Today I was at a meeting for disabled people who are involved in User Led Organisations, it was run by the Norfolk Coalition of Disabled People. We were there to talk about the problems we face in running organisations, businesses and groups, to see if there is more that can be done.
The thing that was most apparent to me was that we all felt that we had to be better, better than everybody else to make up for the fact that we are disabled. The world sees us as just that, disabled, un-able and for many of the people sitting round the table, the interpretation is that we have to pretend to be just like everyone else to be taken seriously and get ahead. We have to work harder, smarter and stronger than everyone else and hide any sign that our disability affects us, for fear that we are seen as less than.
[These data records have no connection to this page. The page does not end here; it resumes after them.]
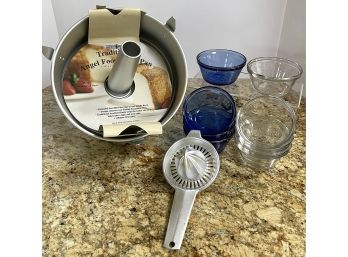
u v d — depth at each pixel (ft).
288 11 2.59
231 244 1.75
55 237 1.76
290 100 2.67
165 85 2.13
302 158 2.24
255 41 2.78
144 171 2.11
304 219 1.88
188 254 1.70
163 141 2.31
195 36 2.73
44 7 2.51
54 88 1.88
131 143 2.29
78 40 2.01
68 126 2.41
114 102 2.06
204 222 1.85
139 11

As I sat there looking round the table at these incredible, inspiring people, I wondered why did we have to feel like we weren’t good enough as we were? Why couldn’t we see our disabilities as strengths and not weaknesses. Each one of us has fought with determination to reach our goals and overcome the obstacles of both health, social and economic barriers. We’ve found ways to live with conditions like loss of sight, hearing and mobility, battling daily pain and suffering, to get where we are.
If “normal” people have a resume of skills that they have obtained through education and courses, why isn’t there a similar way to calculate the skills obtained through life experience? Why is the person with a degree seen as more skilled than a person that has lived through decades of ill-health or disability? Yes they may know more factual information and have gained knowledge; but what about the knowledge you gain from handling doctors, negotiating your way round the health system, dealing with prejudice and misunderstanding in the wider world? Patience, strength, courage, bravery, determination, hope, resourcefulness – all skills learnt on the job, so to speak. To me they are as valuable and certainly more practical in the real world.
I wish for a world where we can be proud of who we are and what we have been through. Where we don’t feel like we have to apologise for our disabilities; but can tell people honestly without the fear of judgement. That it would actually be seen as something to respect and not pity.
That’s what I wish for.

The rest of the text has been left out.